Earlier on Friday, an ISM (Institute of Supply Management) survey data on US factory activity had revealed that the Tempe, Arizona-based supply chain association’s index for US manufacturing activity had surged to a 37-year peak in March, largely boosted by a sharp uptick in new orders for US-borne core capital goods, as many Wall St.
economists had deciphered latest ISM factory activity data as a tangible signal of what could be the plausible beginning of a much-anticipated economic boom in US economy.
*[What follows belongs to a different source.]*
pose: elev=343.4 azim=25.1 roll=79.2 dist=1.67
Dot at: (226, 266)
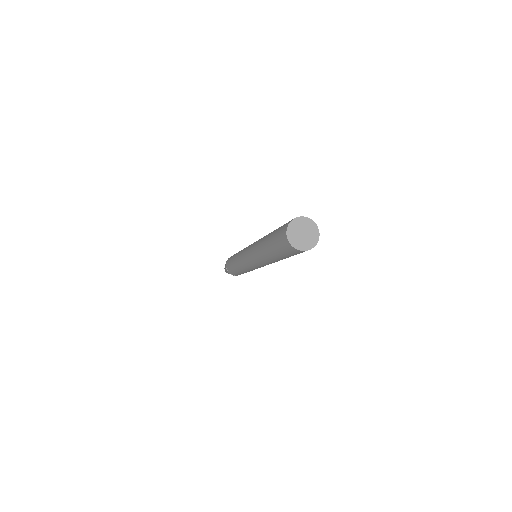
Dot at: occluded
In point of fact, in the day’s ISM survey data for US manufacturing activity came forth weeks after the US President Joe Biden had signed off a $1.9 trillion pandemic stimulus bill into a law, while on yesterday, Biden had proposed another $2 trillion in infrastructure investment, mostly in a bid to keep flowing a torrential high-tide of fresh liquidities in to the US economy, which in effect is expected to heat up a gradually recouping labour market in the country.
If truth is to be told, a 37-year high factory activity in March in the US as cited by the Tempe-based World’s largest and oldest supply chain association, ISM, comes over the heels of a broad-based expectation that the US economy would flesh up by the steepest pace since 1984 this year in context of multiple trillion-dollar stimulus packages despite risks of a higher national debt alongside an abrupt pickup in inflation.
US factory activity spikes to 37-year peak in March
On top of that, according to ISM’s survey data for US factory activity, ISM’s index for US manufacturing activity, accounted for roughly 11.9 per cent of entire US economy, climbed to a reading of 64.7 last month compared to the same time a year earlier, the index’s highest level since the December of 1983.
Meanwhile, recent ISM survey on US factory activity led to analysts’ beliefs that further expansions in US manufacturing already be on the deck, as factories' inventories still remained cachexic despite a robust demand-surge.